— EXERCISE —
Leave every picture out, and retype all the remaining records exactly.

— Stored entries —
===

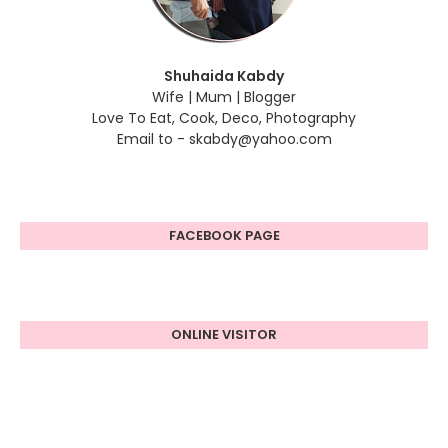
Shuhaida Kabdy
Wife | Mum | Blogger
Love To Eat, Cook, Deco, Photography
Email to - skabdy@yahoo.com
FACEBOOK PAGE
ONLINE VISITOR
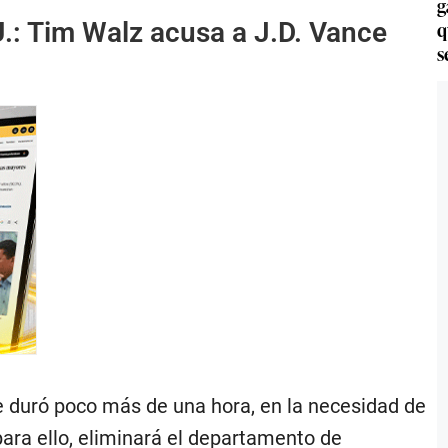
g
.: Tim Walz acusa a J.D. Vance
q
s
e duró poco más de una hora, en la necesidad de
para ello, eliminará el departamento de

===

— WRITTEN ANSWER —
Shuhaida Kabdy
Wife | Mum | Blogger
Love To Eat, Cook, Deco, Photography
Email to - skabdy@yahoo.com
FACEBOOK PAGE
ONLINE VISITOR
g
.: Tim Walz acusa a J.D. Vance
q
s
e duró poco más de una hora, en la necesidad de
para ello, eliminará el departamento de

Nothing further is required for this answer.